Sin embargo, ni griegos ni romanos tuvieron una idea clara del papel que podrían desempeñar sus pueblos en el seno de una colectividad más amplia. Esto sólo acontece con la historia cristiana. Para ella, todos los pueblos cumplen una función en un designio universal que compete a la humanidad entera; con todo, ese designio no es inmanente a la propia humanidad sino producto de la economía divina. Más tarde, a partir de Vico, las leyes que gobiernan a la historia humana se conciben inherentes a ésta. Los grandes ciclos de la vida de la humanidad o bien su progreso hacia una meta final es lo que puede otorgar sentido a cualquier historia particular. Por eso, la mayor trascendencia que puede alcanzar la historia está ligada a la historia universal. En la historia universal cada individuo quedaría incorporado a la especie, en una comunidad de entes racionales. En ese empeño llegaría a su final el afán de integrar toda vida individual en un todo que la trascienda. ¿Llegaría a su fin en verdad?

Si los actos humanos cobran un nuevo sentido al integrarse a una comunidad y, a través de ella, a la humanidad, ¿no podríamos preguntar también: y qué sentido tiene la especie humana, en la inmensidad del cosmos? La historia actual no puede dar una respuesta, como no puede darla ninguna ciencia; sólo la religión puede atreverse a balbucir alguna. Pero, ¿cuál sería la comunidad última en que pudiera integrarse la historia de la especie? Sólo la comunidad de todo ente racional y libre posible.

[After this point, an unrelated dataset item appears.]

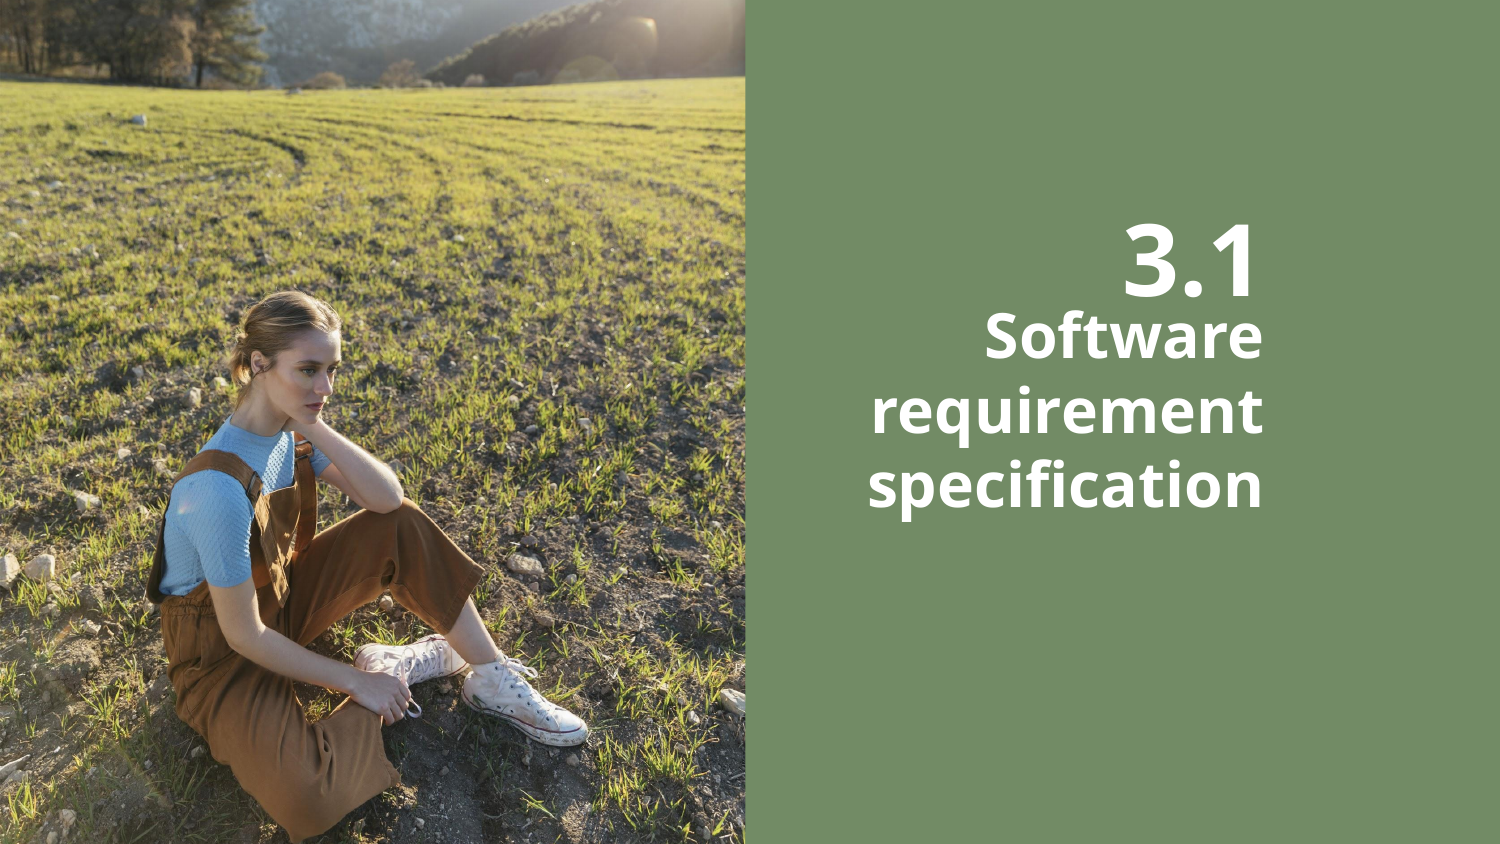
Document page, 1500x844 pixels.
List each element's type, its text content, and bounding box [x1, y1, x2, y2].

picture [0, 0, 746, 844]
title Software requirement specification [749, 265, 1281, 551]
title 3.1 [848, 200, 1281, 332]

Tal vez, en un futuro incierto y lejano, en su persecución nunca satisfecha de una trascendencia, el hombre busque el sentido de su especie en el papel que desempeñe en el desarrollo de la razón en el cosmos, tal vez entonces la historia universal de la especie se ligue a una historia cósmica.

Bastará una observación para mostrar que ese ideal está ya presente en nosotros. Sin duda se nos ha ocurrido la posibilidad de que, en una catástrofe futura, causada por los mismos hombres o por un acontecimiento cósmico, la humanidad dejara de existir. ¿No sería para nosotros una necesidad dejar un testimonio de lo que fuimos? Ante una amenaza semejante, pensaríamos en dejar alguna señal, lo más completa posible, de lo que fue la especie humana, para que, si en épocas futuras, comunidades racionales de otros planetas vinieran al nuestro, rescataran nuestra humanidad del olvido.

Éste sería, en suma, el último móvil de la historia, su “para qué” más profundo: dar un sentido a la vida del hombre al comprenderla en función de una totalidad que la abarca y de la cual forma parte: la comunidad restringida de otros hombres primero, la especie humana después y, tal vez, en su límite, la comunidad posible de los entes racionales y libres del universo.